**Dataset entries**
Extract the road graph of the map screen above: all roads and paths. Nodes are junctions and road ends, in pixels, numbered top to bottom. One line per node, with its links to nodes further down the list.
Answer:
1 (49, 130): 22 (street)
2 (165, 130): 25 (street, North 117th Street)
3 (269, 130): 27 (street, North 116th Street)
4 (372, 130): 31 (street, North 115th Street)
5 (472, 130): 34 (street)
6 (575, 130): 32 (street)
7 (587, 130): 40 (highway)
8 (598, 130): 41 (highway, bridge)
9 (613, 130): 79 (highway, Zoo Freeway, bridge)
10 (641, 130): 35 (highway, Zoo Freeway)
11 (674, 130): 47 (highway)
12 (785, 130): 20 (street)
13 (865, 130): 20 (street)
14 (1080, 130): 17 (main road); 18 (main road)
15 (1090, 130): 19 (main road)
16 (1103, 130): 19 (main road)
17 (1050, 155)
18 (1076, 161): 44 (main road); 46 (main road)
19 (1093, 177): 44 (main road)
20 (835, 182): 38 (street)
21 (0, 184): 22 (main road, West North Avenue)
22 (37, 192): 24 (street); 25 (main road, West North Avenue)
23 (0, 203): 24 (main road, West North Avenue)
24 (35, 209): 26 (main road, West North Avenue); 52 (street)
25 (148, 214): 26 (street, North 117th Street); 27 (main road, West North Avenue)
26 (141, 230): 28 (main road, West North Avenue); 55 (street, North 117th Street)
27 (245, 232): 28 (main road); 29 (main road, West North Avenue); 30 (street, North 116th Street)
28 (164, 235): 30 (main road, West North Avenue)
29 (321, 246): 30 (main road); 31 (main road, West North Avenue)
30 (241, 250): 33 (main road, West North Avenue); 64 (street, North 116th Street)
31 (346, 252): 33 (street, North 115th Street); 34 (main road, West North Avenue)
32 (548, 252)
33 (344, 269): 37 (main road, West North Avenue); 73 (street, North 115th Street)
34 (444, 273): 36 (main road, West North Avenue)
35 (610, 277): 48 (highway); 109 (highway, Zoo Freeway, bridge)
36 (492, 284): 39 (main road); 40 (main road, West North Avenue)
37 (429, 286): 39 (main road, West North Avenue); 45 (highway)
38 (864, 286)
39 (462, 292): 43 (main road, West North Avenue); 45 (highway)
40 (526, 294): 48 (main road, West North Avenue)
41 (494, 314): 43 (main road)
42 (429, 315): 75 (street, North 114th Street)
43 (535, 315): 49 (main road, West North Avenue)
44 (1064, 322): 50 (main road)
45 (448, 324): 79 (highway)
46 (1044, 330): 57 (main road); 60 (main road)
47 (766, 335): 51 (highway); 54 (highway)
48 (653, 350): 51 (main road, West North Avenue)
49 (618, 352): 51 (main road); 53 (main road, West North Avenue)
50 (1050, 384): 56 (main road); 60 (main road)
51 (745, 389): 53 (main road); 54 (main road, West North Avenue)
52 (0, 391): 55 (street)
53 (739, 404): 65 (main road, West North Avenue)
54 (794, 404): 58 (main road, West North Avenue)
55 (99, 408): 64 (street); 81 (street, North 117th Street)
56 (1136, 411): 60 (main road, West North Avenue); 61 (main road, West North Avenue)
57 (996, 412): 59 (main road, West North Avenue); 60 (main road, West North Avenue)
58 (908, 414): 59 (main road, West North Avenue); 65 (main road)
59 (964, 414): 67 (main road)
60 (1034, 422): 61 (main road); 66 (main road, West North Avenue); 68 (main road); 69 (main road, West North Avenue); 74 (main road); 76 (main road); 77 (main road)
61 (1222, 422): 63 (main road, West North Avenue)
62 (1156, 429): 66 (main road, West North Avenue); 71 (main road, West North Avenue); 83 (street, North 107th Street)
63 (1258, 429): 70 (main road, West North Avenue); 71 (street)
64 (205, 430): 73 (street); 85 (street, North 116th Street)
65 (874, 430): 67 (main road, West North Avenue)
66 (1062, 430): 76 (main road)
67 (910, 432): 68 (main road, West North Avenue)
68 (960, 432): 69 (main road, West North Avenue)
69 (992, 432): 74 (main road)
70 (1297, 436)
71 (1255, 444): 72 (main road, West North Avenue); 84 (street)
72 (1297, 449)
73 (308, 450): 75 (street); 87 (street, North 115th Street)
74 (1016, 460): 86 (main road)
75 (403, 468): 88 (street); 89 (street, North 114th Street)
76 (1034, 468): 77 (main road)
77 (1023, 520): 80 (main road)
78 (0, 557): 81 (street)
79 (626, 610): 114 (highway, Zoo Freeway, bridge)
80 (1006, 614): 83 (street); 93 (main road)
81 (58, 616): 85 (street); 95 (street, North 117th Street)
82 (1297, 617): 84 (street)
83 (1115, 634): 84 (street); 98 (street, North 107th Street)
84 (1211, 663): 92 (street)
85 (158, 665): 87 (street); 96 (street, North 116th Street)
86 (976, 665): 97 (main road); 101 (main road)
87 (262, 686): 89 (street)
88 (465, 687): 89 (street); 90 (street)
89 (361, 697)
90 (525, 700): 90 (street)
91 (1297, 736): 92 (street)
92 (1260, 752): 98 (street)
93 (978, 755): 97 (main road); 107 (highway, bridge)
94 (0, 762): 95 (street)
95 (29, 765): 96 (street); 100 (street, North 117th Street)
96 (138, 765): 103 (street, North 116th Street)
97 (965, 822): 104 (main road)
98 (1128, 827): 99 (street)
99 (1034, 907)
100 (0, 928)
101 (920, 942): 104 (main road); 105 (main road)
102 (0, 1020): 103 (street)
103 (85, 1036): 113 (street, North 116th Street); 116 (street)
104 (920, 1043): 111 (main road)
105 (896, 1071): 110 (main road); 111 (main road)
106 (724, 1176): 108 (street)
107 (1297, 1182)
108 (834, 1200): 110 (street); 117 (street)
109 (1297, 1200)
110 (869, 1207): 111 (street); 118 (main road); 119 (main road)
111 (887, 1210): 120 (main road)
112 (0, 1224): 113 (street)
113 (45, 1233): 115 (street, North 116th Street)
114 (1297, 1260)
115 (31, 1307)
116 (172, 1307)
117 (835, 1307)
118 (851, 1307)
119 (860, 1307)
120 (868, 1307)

**Task directions**
Repeat each record in full; every line must match exactly.

**Task answer**
Extract the road graph of the map screen above: all roads and paths. Nodes are junctions and road ends, in pixels, numbered top to bottom. One line per node, with its links to nodes further down the list.
Answer:
1 (49, 130): 22 (street)
2 (165, 130): 25 (street, North 117th Street)
3 (269, 130): 27 (street, North 116th Street)
4 (372, 130): 31 (street, North 115th Street)
5 (472, 130): 34 (street)
6 (575, 130): 32 (street)
7 (587, 130): 40 (highway)
8 (598, 130): 41 (highway, bridge)
9 (613, 130): 79 (highway, Zoo Freeway, bridge)
10 (641, 130): 35 (highway, Zoo Freeway)
11 (674, 130): 47 (highway)
12 (785, 130): 20 (street)
13 (865, 130): 20 (street)
14 (1080, 130): 17 (main road); 18 (main road)
15 (1090, 130): 19 (main road)
16 (1103, 130): 19 (main road)
17 (1050, 155)
18 (1076, 161): 44 (main road); 46 (main road)
19 (1093, 177): 44 (main road)
20 (835, 182): 38 (street)
21 (0, 184): 22 (main road, West North Avenue)
22 (37, 192): 24 (street); 25 (main road, West North Avenue)
23 (0, 203): 24 (main road, West North Avenue)
24 (35, 209): 26 (main road, West North Avenue); 52 (street)
25 (148, 214): 26 (street, North 117th Street); 27 (main road, West North Avenue)
26 (141, 230): 28 (main road, West North Avenue); 55 (street, North 117th Street)
27 (245, 232): 28 (main road); 29 (main road, West North Avenue); 30 (street, North 116th Street)
28 (164, 235): 30 (main road, West North Avenue)
29 (321, 246): 30 (main road); 31 (main road, West North Avenue)
30 (241, 250): 33 (main road, West North Avenue); 64 (street, North 116th Street)
31 (346, 252): 33 (street, North 115th Street); 34 (main road, West North Avenue)
32 (548, 252)
33 (344, 269): 37 (main road, West North Avenue); 73 (street, North 115th Street)
34 (444, 273): 36 (main road, West North Avenue)
35 (610, 277): 48 (highway); 109 (highway, Zoo Freeway, bridge)
36 (492, 284): 39 (main road); 40 (main road, West North Avenue)
37 (429, 286): 39 (main road, West North Avenue); 45 (highway)
38 (864, 286)
39 (462, 292): 43 (main road, West North Avenue); 45 (highway)
40 (526, 294): 48 (main road, West North Avenue)
41 (494, 314): 43 (main road)
42 (429, 315): 75 (street, North 114th Street)
43 (535, 315): 49 (main road, West North Avenue)
44 (1064, 322): 50 (main road)
45 (448, 324): 79 (highway)
46 (1044, 330): 57 (main road); 60 (main road)
47 (766, 335): 51 (highway); 54 (highway)
48 (653, 350): 51 (main road, West North Avenue)
49 (618, 352): 51 (main road); 53 (main road, West North Avenue)
50 (1050, 384): 56 (main road); 60 (main road)
51 (745, 389): 53 (main road); 54 (main road, West North Avenue)
52 (0, 391): 55 (street)
53 (739, 404): 65 (main road, West North Avenue)
54 (794, 404): 58 (main road, West North Avenue)
55 (99, 408): 64 (street); 81 (street, North 117th Street)
56 (1136, 411): 60 (main road, West North Avenue); 61 (main road, West North Avenue)
57 (996, 412): 59 (main road, West North Avenue); 60 (main road, West North Avenue)
58 (908, 414): 59 (main road, West North Avenue); 65 (main road)
59 (964, 414): 67 (main road)
60 (1034, 422): 61 (main road); 66 (main road, West North Avenue); 68 (main road); 69 (main road, West North Avenue); 74 (main road); 76 (main road); 77 (main road)
61 (1222, 422): 63 (main road, West North Avenue)
62 (1156, 429): 66 (main road, West North Avenue); 71 (main road, West North Avenue); 83 (street, North 107th Street)
63 (1258, 429): 70 (main road, West North Avenue); 71 (street)
64 (205, 430): 73 (street); 85 (street, North 116th Street)
65 (874, 430): 67 (main road, West North Avenue)
66 (1062, 430): 76 (main road)
67 (910, 432): 68 (main road, West North Avenue)
68 (960, 432): 69 (main road, West North Avenue)
69 (992, 432): 74 (main road)
70 (1297, 436)
71 (1255, 444): 72 (main road, West North Avenue); 84 (street)
72 (1297, 449)
73 (308, 450): 75 (street); 87 (street, North 115th Street)
74 (1016, 460): 86 (main road)
75 (403, 468): 88 (street); 89 (street, North 114th Street)
76 (1034, 468): 77 (main road)
77 (1023, 520): 80 (main road)
78 (0, 557): 81 (street)
79 (626, 610): 114 (highway, Zoo Freeway, bridge)
80 (1006, 614): 83 (street); 93 (main road)
81 (58, 616): 85 (street); 95 (street, North 117th Street)
82 (1297, 617): 84 (street)
83 (1115, 634): 84 (street); 98 (street, North 107th Street)
84 (1211, 663): 92 (street)
85 (158, 665): 87 (street); 96 (street, North 116th Street)
86 (976, 665): 97 (main road); 101 (main road)
87 (262, 686): 89 (street)
88 (465, 687): 89 (street); 90 (street)
89 (361, 697)
90 (525, 700): 90 (street)
91 (1297, 736): 92 (street)
92 (1260, 752): 98 (street)
93 (978, 755): 97 (main road); 107 (highway, bridge)
94 (0, 762): 95 (street)
95 (29, 765): 96 (street); 100 (street, North 117th Street)
96 (138, 765): 103 (street, North 116th Street)
97 (965, 822): 104 (main road)
98 (1128, 827): 99 (street)
99 (1034, 907)
100 (0, 928)
101 (920, 942): 104 (main road); 105 (main road)
102 (0, 1020): 103 (street)
103 (85, 1036): 113 (street, North 116th Street); 116 (street)
104 (920, 1043): 111 (main road)
105 (896, 1071): 110 (main road); 111 (main road)
106 (724, 1176): 108 (street)
107 (1297, 1182)
108 (834, 1200): 110 (street); 117 (street)
109 (1297, 1200)
110 (869, 1207): 111 (street); 118 (main road); 119 (main road)
111 (887, 1210): 120 (main road)
112 (0, 1224): 113 (street)
113 (45, 1233): 115 (street, North 116th Street)
114 (1297, 1260)
115 (31, 1307)
116 (172, 1307)
117 (835, 1307)
118 (851, 1307)
119 (860, 1307)
120 (868, 1307)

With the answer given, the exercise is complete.